Le tribunal s’interroge également sur l’impact de cette consommation sur ses enfants, âgés de 24 et 21 ans. Elle répond leur avoir expliqué sa démarche : « Ce qu’ils voient eux, c’est que ça me soulage. » Le tribunal lui rappelle que ce n’est pas un bon exemple.
La prévenue n’a jamais été condamnée, ni à Monaco, ni en France, et n’est pas connue défavorablement des services de police.
Le procureur, lors de ses réquisitions, souligne la banalisation de l’usage de stupéfiants dans ce dossier. Elle insiste sur l’automédication de la prévenue, rappelant que le cannabis reste interdit en Europe, en France et à Monaco, et que la prévenue choisit malgré tout d’en consommer alors qu’elle reçoit des traitements à base de morphine et de kétamine, qui sont légaux. Elle s’étonne de l’absence de certificat médical justifiant que cette consommation serait la seule solution, et insiste sur les effets nocifs du cannabis : « Le cannabis grille les neurones, le cerveau se liquéfie. » Elle ajoute que le mélange des substances est dangereux, et que l’activité de la prévenue alimente un trafic : « Elle sort quand même de chez elle pour s’approvisionner. Je ne pense pas que le médecin valide la prise de cocaïne. Tous les patients qui souffrent ne prennent pas forcément des drogues dures. Son activité participe au trafic, au blanchiment et à l’économie souterraine ». Elle conclut : « Avant de prendre des substances illicites, elle n’a pas cherché d’autres solutions. Il va falloir changer de comportement, car plusieurs joints par jour, ce n’est pas possible ». Elle requiert une peine de trois mois de prison avec sursis, qualifiée d’avertissement.
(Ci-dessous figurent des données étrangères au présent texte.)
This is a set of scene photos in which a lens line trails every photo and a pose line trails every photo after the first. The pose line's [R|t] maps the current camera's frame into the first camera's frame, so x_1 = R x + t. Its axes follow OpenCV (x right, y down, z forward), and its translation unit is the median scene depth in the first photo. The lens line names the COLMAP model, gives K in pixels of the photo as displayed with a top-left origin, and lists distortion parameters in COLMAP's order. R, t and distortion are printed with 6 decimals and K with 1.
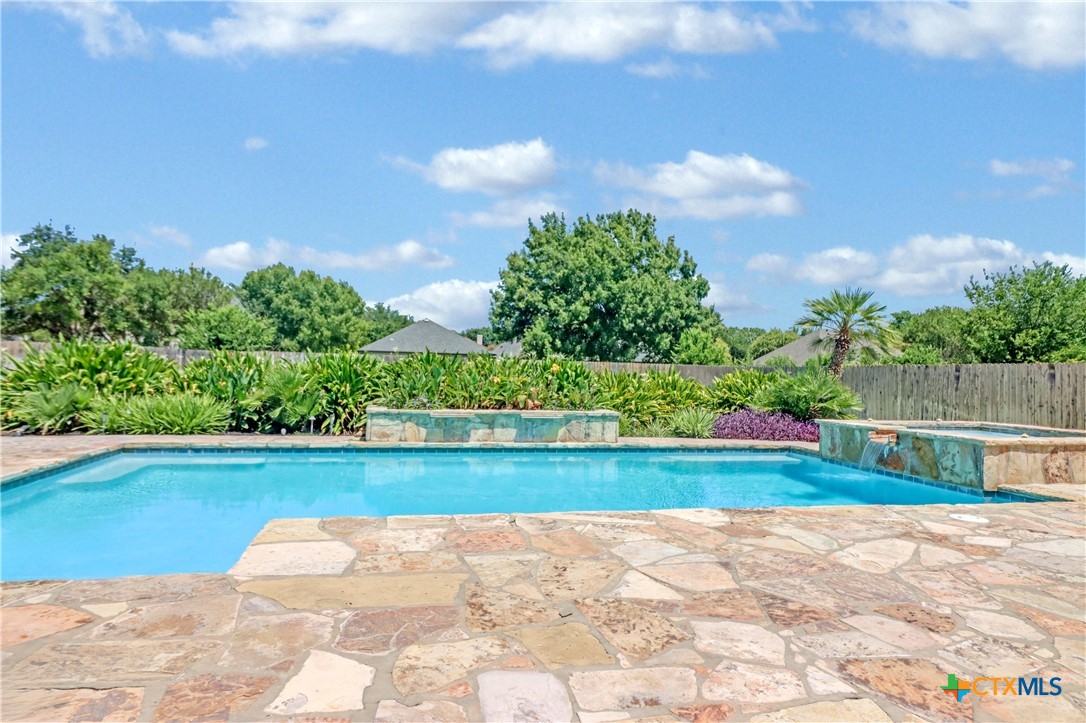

L’avocat de la prévenue prend ensuite la parole. Il indique connaître la famille depuis près de trente ans, évoque la maladie de sa cliente survenue en 2015, et parle d’un quotidien rythmé par les douleurs. Il insiste sur la générosité de la prévenue, qui s’est occupée de sa famille avant de sombrer dans une forme de désocialisation. Il mentionne que certains États dans le monde autorisent l’usage thérapeutique du cannabis dans le cas de maladies auto-immunes : « Le cannabis lui permet d’atténuer ses douleurs et de limiter la prise de ses nombreux médicaments ». Il demande au tribunal de faire preuve de clémence et de prononcer une simple amende : « Il faut se mettre réellement à sa place pour comprendre le désespoir et cette vie de douleur ». La prévenue, invitée à s’exprimer une dernière fois, déclare qu’elle n’a rien à ajouter.
Après délibération, le tribunal la reconnaît coupable, mais décide de la dispenser de peine : « Le tribunal fait preuve d’empathie, mais il ne l’encourage pas à continuer sa consommation. »
Pour rappel, à Monaco, la législation est très stricte concernant les substances psychoactives. Selon la Loi n° 890 du 1er juillet 1970 relative aux stupéfiants, le cannabis, la cocaïne ainsi que les produits dérivés du cannabis, y compris le CBD, sont formellement interdits. Cette interdiction concerne tant la détention, la consommation, la culture que la vente de ces substances. La loi monégasque considère ces produits comme des stupéfiants dangereux et leur usage est passible de sanctions pénales sévères, allant d’amendes à des peines de prison. Ainsi, même le CBD, souvent perçu comme un produit légal ailleurs, reste prohibé sur le territoire monégasque.